We will tackle this issue in class, up to a point, but you are welcome to take it on, or any of a wide variety of other writers and issues. I will suggest possibilities to you.

Before you turn in your paper, you and I will have a philosophical consultation on the main issue and argument of your paper. You will also get a peer review of a complete first draft of your paper. The first draft and peer review will be turned in with the final submission on Nov. 26.

This is the paper in this course that you can add to your Writing Portfolio.

SOME COURSE RULES

1. Class Attendance. Being in class, being engaged with the work of the class, and behaving courteously are all expected. One discourtesy to avoid is coming into class late. Better late than never, definitely; but lateness counts as half an absence.
One percent of the course grade will be lost for each absence from class for any reason, beginning with the fourth absence. (For example, someone who missed class 8 times would thereby lose 5% of the course grade, or half a letter grade.) The reason for this: our in class inquiry is a crucial and irreplaceable part of the substance of the course.

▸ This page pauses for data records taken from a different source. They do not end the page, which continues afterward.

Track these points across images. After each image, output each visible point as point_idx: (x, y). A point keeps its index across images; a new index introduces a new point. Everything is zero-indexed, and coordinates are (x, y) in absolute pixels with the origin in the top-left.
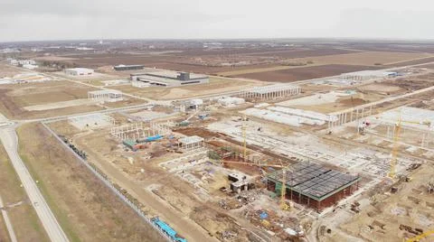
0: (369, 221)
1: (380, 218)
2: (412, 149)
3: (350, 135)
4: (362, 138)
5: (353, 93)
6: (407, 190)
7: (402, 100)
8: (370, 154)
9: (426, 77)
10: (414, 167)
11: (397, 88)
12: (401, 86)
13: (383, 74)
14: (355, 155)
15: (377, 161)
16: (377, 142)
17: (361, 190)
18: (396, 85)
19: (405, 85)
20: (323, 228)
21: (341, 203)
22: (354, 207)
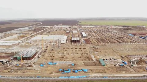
0: (43, 58)
1: (45, 57)
2: (44, 44)
3: (27, 44)
4: (31, 44)
5: (21, 34)
6: (47, 51)
7: (36, 34)
8: (35, 47)
9: (39, 28)
10: (47, 47)
11: (33, 32)
12: (33, 31)
13: (27, 28)
14: (32, 48)
15: (38, 48)
16: (35, 44)
17: (38, 54)
18: (32, 31)
19: (35, 31)
20: (34, 62)
21: (35, 57)
22: (38, 57)
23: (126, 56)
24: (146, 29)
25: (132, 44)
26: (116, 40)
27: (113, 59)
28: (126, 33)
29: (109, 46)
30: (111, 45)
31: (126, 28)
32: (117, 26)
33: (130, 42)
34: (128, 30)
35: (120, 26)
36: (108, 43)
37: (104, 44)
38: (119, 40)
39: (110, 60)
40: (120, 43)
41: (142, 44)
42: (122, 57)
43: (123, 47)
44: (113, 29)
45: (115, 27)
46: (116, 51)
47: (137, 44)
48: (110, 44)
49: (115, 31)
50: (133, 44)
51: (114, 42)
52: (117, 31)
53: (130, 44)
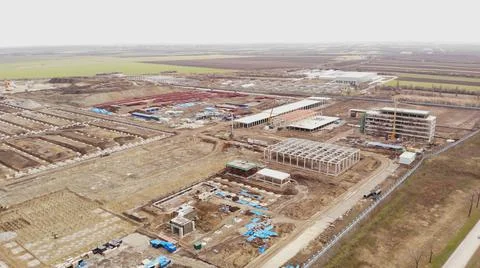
23: (143, 209)
24: (135, 84)
25: (124, 146)
26: (60, 144)
27: (107, 245)
28: (77, 105)
29: (45, 178)
30: (53, 171)
31: (66, 85)
32: (26, 80)
33: (116, 139)
34: (78, 92)
35: (36, 80)
36: (33, 164)
37: (17, 174)
38: (70, 142)
39: (100, 258)
40: (83, 152)
41: (156, 138)
42: (131, 217)
43: (104, 169)
44: (16, 94)
45: (22, 88)
46: (93, 197)
47: (143, 142)
48: (43, 168)
49: (33, 104)
50: (131, 145)
51: (59, 155)
52: (37, 101)
53: (118, 148)
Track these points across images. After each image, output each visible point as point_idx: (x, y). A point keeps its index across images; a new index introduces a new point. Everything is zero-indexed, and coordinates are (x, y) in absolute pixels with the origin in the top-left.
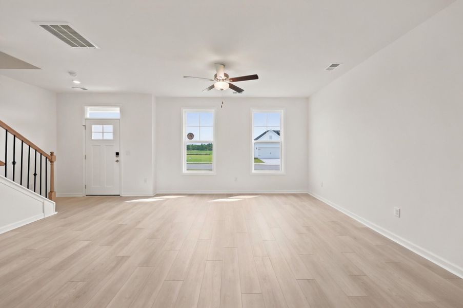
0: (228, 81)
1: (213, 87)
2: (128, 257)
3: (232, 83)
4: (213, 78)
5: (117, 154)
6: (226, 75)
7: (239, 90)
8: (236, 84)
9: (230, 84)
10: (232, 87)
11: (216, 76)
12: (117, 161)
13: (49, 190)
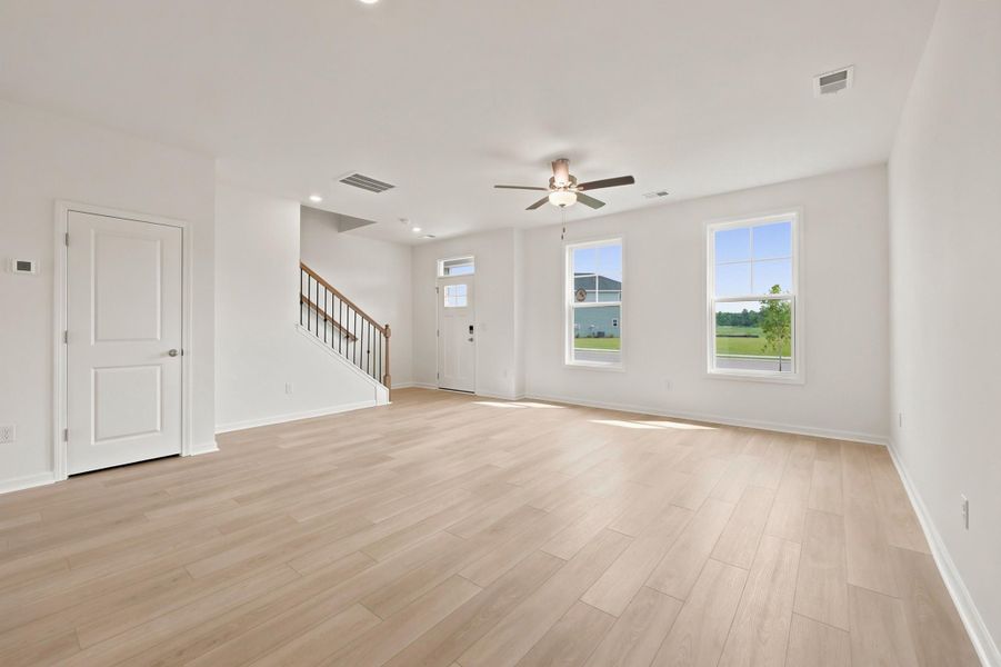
0: (576, 190)
1: (545, 200)
2: (393, 459)
3: (584, 192)
4: (547, 185)
5: (471, 328)
6: (572, 179)
7: (597, 204)
8: (590, 193)
9: (577, 193)
10: (581, 199)
11: (552, 180)
12: (471, 340)
13: (383, 374)
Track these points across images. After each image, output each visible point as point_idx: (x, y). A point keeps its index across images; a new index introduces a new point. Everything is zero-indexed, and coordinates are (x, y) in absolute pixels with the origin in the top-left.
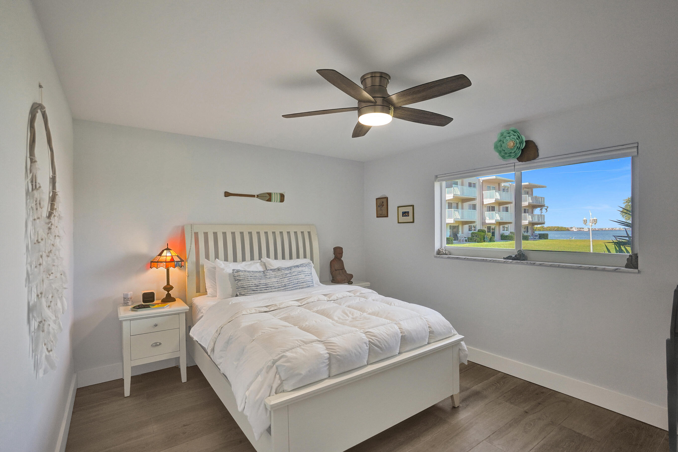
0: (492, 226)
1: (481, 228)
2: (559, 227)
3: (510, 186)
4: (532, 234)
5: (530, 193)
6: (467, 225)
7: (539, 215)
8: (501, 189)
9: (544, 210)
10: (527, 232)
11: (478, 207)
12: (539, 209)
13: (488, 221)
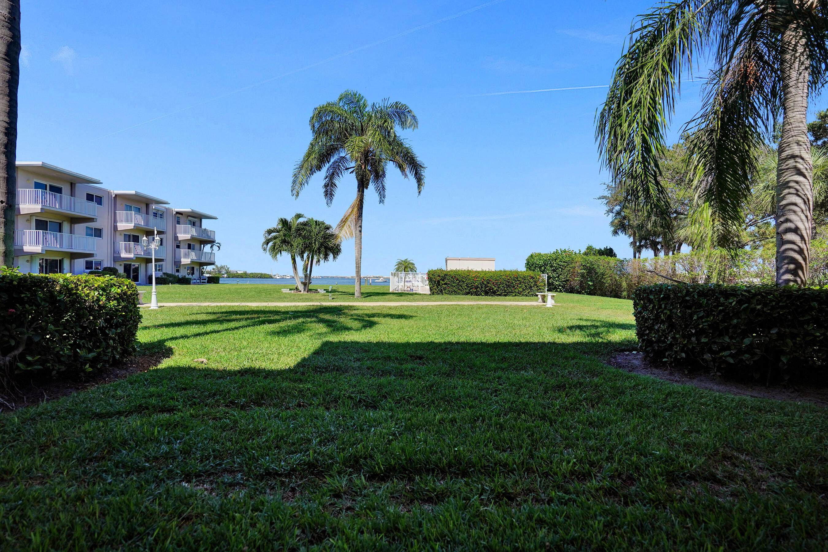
0: (132, 264)
1: (111, 265)
2: (262, 274)
3: (165, 210)
4: (200, 278)
5: (198, 223)
6: (83, 259)
7: (208, 253)
8: (151, 212)
9: (215, 248)
10: (193, 274)
11: (106, 233)
12: (209, 245)
13: (124, 255)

2. Late papers. Written assignments turned in late will lose a letter grade or equivalent. Homework may not be turned in more than one week after its due date. No work of any kind will be accepted after the last day of final examinations. Exceptions to this policy will only be granted to the victims of unforeseeable and uncontrollable circumstances.

3. Plagiarism. Using the words or ideas of others without acknowledgement that is, passing them off as your own is a fraudulent practice called plagiarism. Plagiarized work will receive no credit and will be referred to the college Honor Council.

4. Incompletes. An “Incomplete” grade for the course will only be given to students who, due to unforeseen and uncontrollable circumstances, find themselves unable to complete course requirements during the term and can reasonably be expected to complete them within a few weeks after the term’s end. The “Incomplete” must be requested and appropriately justified before the end of final examinations.

5. Disabilities. Students with documented disabilities should discuss their needs with the instructor at the beginning of the semester.